Within the entries below, please return exactly the lines from the one with "TABLE 4 | Multiple" through the one with "Figure 5. Profile of NWL on first", leaving out any pictures.

» **Data section**
************

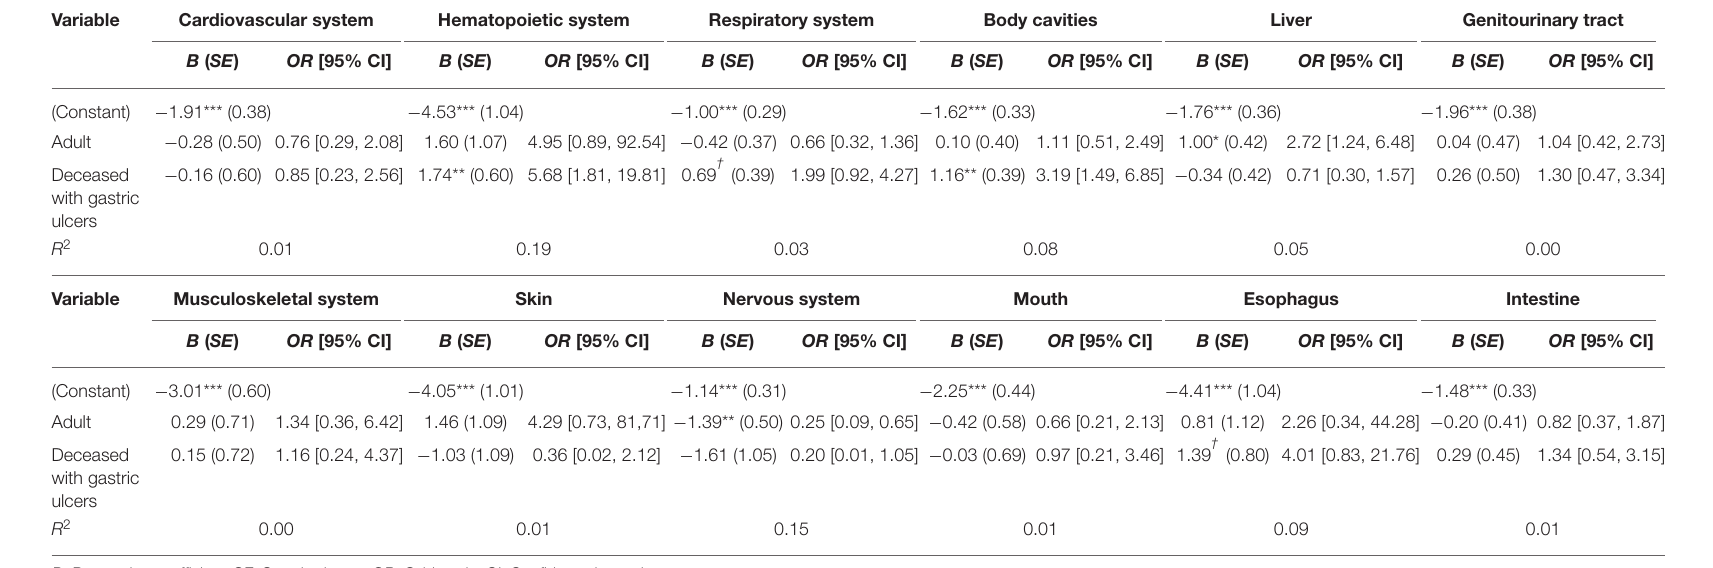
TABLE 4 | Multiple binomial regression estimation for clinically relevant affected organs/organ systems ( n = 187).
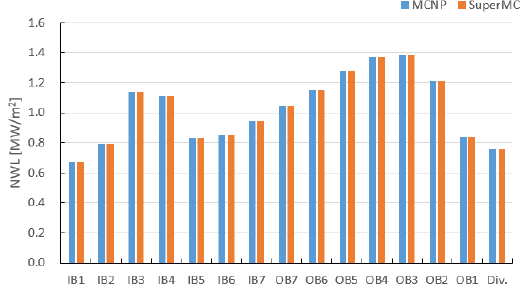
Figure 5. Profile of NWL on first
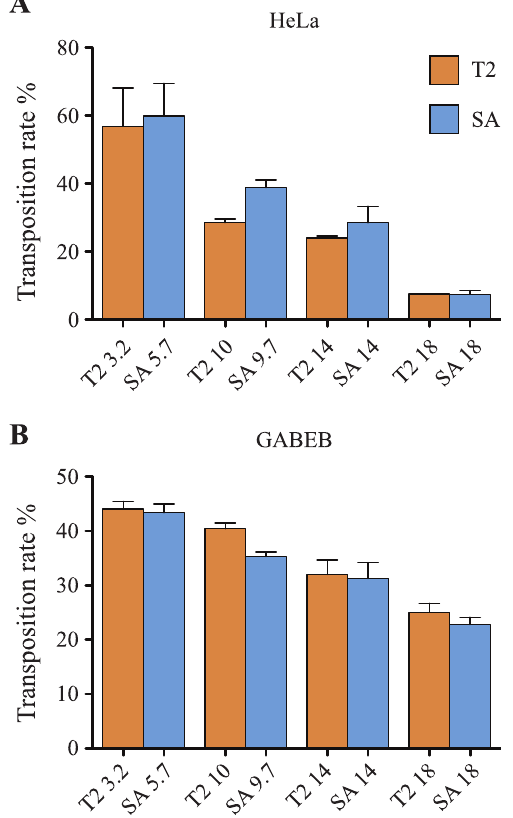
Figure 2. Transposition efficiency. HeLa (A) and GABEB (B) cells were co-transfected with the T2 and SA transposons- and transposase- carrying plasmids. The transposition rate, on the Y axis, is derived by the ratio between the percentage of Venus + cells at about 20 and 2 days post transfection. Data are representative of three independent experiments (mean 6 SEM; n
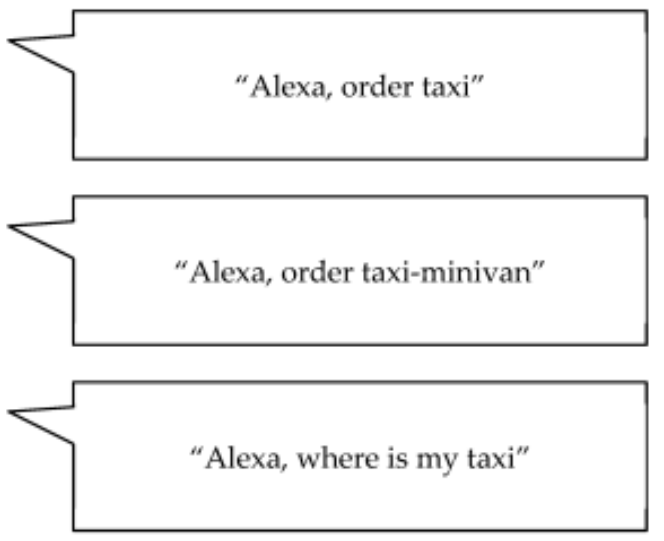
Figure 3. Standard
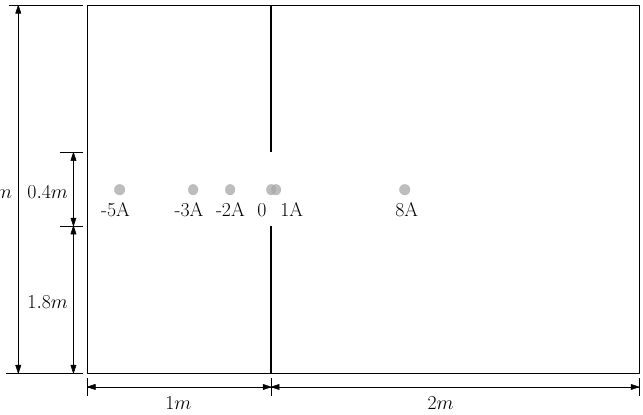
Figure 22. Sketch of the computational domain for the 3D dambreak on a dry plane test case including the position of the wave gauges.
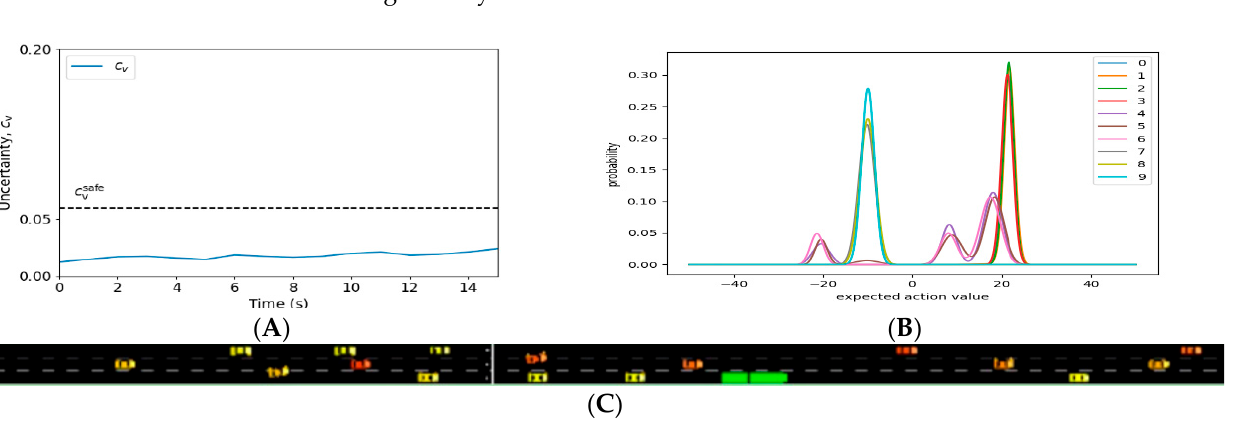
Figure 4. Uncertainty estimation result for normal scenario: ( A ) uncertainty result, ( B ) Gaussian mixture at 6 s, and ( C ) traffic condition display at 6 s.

************

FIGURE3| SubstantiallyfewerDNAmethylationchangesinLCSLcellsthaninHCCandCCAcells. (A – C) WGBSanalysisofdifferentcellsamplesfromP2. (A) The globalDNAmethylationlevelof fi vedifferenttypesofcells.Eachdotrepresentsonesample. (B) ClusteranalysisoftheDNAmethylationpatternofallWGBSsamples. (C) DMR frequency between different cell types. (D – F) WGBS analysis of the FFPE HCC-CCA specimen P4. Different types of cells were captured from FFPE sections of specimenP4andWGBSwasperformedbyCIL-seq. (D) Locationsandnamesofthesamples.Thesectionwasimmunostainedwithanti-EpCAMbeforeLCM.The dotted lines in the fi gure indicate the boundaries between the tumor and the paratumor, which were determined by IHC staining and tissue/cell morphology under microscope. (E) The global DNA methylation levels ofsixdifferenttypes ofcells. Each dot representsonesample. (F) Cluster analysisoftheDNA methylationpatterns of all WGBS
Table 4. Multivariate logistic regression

************

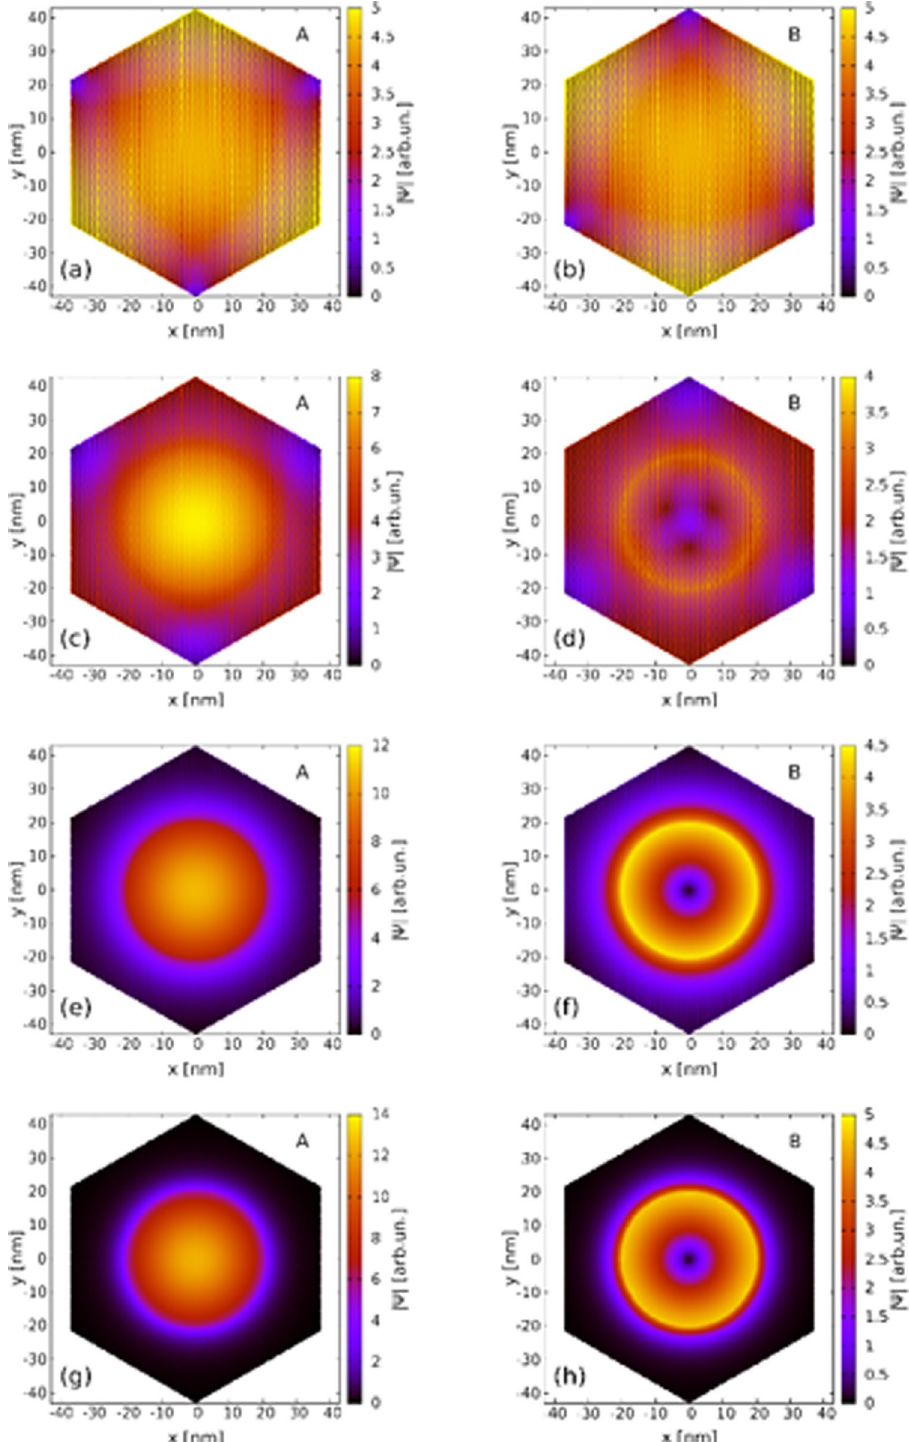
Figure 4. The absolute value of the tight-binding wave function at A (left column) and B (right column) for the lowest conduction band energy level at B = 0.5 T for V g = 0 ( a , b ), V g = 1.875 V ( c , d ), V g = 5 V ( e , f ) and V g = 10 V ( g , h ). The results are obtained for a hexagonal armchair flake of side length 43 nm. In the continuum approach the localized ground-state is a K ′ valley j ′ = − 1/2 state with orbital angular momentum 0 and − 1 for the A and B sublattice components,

************

» **Result of the exercise**
TABLE 4 | Multiple binomial regression estimation for clinically relevant affected organs/organ systems ( n = 187).
Figure 5. Profile of NWL on first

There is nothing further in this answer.